Last year, Marchenko had a solid second season with 23 goals and 19 assists. The goal increase was marginal. In 78 games he improved his rookie season by two. This is a fan and owner issue, not a player issue. Expectations on players to break out or hit their ceiling come too fast.

We saw an increase in points per game from .42 to .54 and a similar increase in shots per game from 2.2 to 2.5.  These are all positive signs, even if they appear marginal.

When I review a young player’s stats, the first thing I look for is linear statistical improvements. Based on that, I’m looking for Marchenko to provide statistical improvements across the board again this year. After 140 NHL games, Marchenko is already rocking 200 shots a year. This year, I want to see him move closer to three shots per game, or 240 for the year. As you know, I love volume shooters. They help you avoid slumps.

One of the few emerging NHL players with the potential to become a star and a perennial goal-scoring machine. If healthy, Marchenko will end the year with 220 NHL games played. If a big breakout is coming, it’s more likely next year. That isn’t to say he isn’t in line for a solid increase this year, but temper expectations.

Marchenko doesn’t need to improve much to reach his 30 goals for the first time. Not hitting 30 goals would be more of a surprise. I like to hold expectations to reasonable levels. That said, a 30-goal, 25-assist type season would be a win in my books. This would set him up well for a big 2025-26 season.

Kaiden Guhle, D, Montreal Canadiens

With Lane Hutson’s head faking and dodging through traffic, Guhle is flying under the radar. His style of game doesn’t make the highlight reels on a nightly basis either.

Multi-cat pools will be Guhle’s bread and butter. His point totals will never compare to the elite defensive point producers. Instead, think of MacKenzie Weegar, D, Calgary Flames, or Jake Muzzin. You know, the 40-point stalwart that stuffs all your categories like they’re Christmas stockings.

He’s receiving 51% of the Canadiens’ penalty kill ice time and only 2.6% of the power play. He’s also getting only 34.4% of his starts in the offensive zone. At 21:45 ice time per game, it is clear as day that the Canadiens rely on Guhle heavily for his defensive play. With such limited offensive opportunity, Guhle’s production is naturally limited.

This is his third NHL season. Statistically, I’m looking for Guhle to bump his shots from 1.4 and push them closer to two per game. I am hoping for a similar bump in hits. Last year he had 114 hits, 1.4 per game. Ideally, this increases to or above his rookie season of 1.81 per game. Production-wise, I’d love to see him increase from 22 to 30 or 35.

No one clambered to draft Muzzin early. However, he was always owned.

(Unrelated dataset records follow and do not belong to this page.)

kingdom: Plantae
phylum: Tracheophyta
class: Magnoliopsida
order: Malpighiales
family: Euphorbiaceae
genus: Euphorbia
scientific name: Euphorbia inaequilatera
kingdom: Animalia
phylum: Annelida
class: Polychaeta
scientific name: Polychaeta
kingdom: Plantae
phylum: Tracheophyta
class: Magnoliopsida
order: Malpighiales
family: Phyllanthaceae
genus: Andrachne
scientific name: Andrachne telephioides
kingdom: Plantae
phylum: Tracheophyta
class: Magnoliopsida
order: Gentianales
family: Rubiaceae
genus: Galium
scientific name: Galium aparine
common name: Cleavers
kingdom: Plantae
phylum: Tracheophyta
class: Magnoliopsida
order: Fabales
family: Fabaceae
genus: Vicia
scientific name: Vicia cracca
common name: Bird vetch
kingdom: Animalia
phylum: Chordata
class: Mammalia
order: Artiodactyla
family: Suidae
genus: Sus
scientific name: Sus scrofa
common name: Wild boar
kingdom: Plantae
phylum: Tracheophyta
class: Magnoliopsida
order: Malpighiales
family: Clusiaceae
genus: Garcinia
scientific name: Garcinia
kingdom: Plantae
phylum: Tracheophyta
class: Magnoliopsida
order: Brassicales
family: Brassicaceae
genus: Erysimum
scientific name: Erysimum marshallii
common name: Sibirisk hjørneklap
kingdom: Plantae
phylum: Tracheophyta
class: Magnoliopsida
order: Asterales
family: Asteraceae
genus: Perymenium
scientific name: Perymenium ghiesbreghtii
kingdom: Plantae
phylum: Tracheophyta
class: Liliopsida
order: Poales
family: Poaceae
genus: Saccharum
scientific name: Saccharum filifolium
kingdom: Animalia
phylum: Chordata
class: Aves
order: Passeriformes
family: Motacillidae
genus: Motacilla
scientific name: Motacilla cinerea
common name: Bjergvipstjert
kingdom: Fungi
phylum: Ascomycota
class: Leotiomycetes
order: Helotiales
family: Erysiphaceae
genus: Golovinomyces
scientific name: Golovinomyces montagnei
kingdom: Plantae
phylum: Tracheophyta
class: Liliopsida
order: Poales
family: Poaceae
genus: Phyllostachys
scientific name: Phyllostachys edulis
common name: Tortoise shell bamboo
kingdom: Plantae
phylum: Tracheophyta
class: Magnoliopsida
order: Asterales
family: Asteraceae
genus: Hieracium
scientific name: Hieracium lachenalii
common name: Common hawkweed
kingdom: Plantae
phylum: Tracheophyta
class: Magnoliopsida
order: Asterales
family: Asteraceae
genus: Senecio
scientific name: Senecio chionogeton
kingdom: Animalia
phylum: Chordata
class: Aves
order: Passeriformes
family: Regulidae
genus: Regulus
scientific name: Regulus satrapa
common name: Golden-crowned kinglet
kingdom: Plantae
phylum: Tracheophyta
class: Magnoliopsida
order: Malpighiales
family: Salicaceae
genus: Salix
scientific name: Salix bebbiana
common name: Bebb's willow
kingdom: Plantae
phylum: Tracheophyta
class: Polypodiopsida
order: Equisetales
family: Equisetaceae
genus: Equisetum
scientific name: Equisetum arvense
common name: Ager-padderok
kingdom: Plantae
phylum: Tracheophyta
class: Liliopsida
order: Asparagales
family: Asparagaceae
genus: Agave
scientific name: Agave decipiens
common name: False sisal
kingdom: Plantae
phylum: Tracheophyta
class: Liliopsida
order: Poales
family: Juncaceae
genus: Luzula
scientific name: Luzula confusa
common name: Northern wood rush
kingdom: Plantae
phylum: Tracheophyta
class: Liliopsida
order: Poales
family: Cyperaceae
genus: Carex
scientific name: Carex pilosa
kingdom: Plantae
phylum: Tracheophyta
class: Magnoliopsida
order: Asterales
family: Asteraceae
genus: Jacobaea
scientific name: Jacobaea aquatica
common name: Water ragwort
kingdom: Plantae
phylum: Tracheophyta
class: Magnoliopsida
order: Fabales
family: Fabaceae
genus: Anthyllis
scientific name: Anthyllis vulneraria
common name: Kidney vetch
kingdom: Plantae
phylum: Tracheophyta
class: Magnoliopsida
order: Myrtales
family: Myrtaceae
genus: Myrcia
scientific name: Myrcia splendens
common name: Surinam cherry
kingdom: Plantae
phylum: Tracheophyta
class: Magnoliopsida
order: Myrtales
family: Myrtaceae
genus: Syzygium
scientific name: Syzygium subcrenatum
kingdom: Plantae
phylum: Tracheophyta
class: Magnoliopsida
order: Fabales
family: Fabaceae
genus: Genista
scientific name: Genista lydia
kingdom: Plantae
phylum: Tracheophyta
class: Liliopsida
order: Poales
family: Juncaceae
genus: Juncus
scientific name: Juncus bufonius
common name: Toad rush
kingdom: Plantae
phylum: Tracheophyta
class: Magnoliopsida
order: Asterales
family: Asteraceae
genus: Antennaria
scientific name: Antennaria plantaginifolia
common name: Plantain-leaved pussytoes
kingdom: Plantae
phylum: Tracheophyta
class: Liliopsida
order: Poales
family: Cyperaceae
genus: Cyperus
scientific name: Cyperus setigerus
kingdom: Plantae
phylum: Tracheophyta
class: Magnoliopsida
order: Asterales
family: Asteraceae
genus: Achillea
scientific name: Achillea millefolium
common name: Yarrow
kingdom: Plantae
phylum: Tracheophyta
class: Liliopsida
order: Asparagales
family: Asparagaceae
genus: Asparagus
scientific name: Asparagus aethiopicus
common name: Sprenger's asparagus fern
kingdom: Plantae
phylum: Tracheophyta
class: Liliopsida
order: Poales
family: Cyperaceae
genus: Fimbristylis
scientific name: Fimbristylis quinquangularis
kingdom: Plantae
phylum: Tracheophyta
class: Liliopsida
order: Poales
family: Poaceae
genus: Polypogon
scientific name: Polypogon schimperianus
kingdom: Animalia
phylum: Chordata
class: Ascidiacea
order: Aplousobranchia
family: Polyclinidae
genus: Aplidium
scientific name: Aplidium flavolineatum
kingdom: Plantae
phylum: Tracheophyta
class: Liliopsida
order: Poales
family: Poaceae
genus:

As far as emerging NHL players, Guhle won’t be a fantasy number one defenceman. He should become a must-own depth defenceman in all multi-cat fantasy leagues. Ideally, Guhle develops into a rock-solid 40-point, 150-shot, 150-hit, 180-block defenceman. He also has a little chippiness to his game and should dish 60-ish penalty minutes a season. It will be another year or two before he fulfills this completely.

That’ll do it for this week. Thanks for reading.